§ Extracted data:
• • •
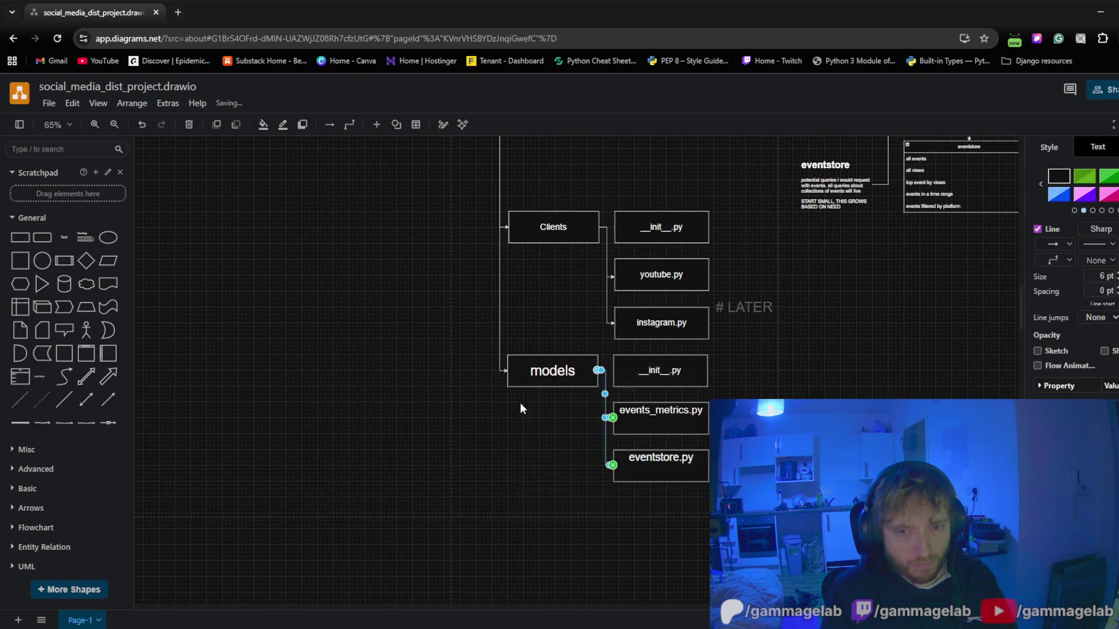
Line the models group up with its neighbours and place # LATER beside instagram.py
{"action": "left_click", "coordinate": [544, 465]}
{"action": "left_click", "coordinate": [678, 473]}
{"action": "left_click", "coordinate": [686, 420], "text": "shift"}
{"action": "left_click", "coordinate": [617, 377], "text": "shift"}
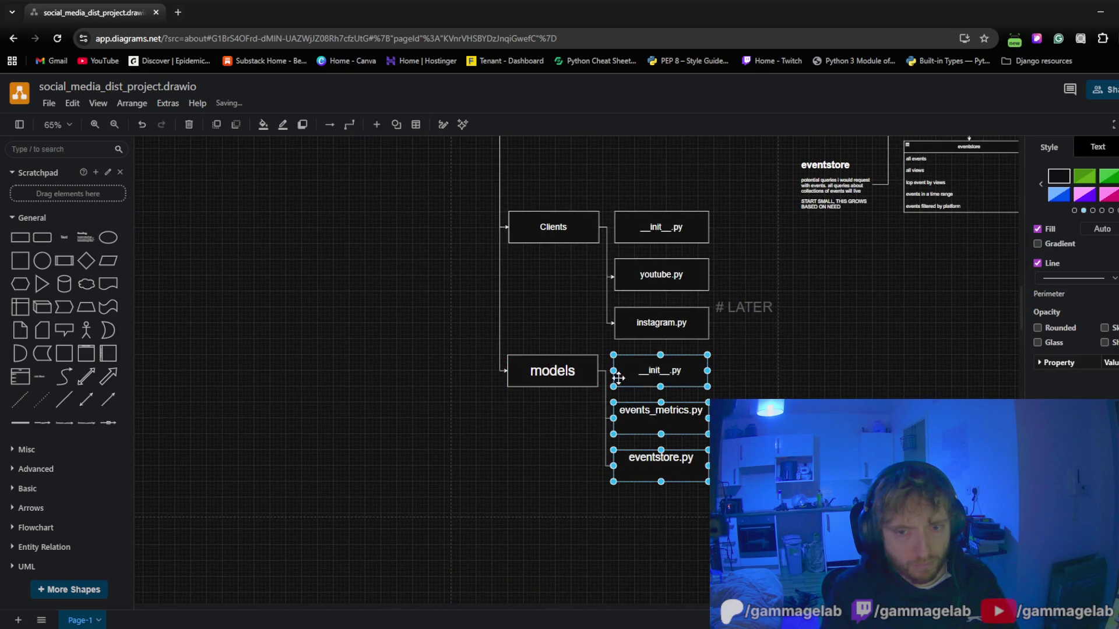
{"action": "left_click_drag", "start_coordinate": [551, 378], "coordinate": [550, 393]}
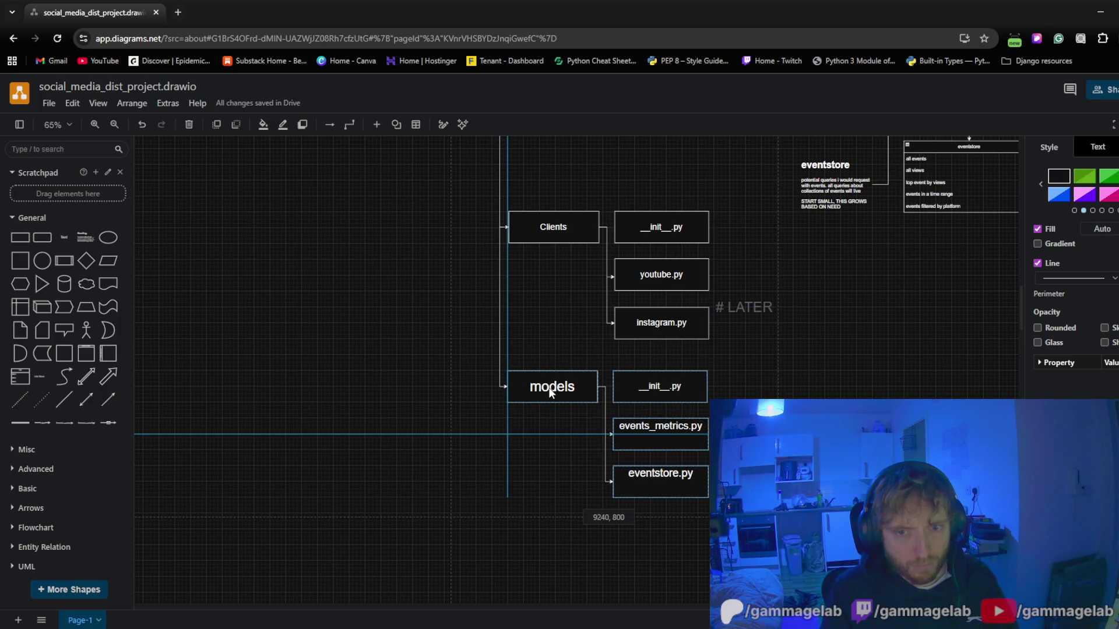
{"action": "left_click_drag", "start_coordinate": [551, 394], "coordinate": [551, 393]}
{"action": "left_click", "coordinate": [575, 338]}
• • •
§ Exercise aim:
From the entries above, copy every line where the word "action" shows up.

§ Response:
{"action": "left_click", "coordinate": [544, 465]}
{"action": "left_click", "coordinate": [678, 473]}
{"action": "left_click", "coordinate": [686, 420], "text": "shift"}
{"action": "left_click", "coordinate": [617, 377], "text": "shift"}
{"action": "left_click_drag", "start_coordinate": [551, 378], "coordinate": [550, 393]}
{"action": "left_click_drag", "start_coordinate": [551, 394], "coordinate": [551, 393]}
{"action": "left_click", "coordinate": [575, 338]}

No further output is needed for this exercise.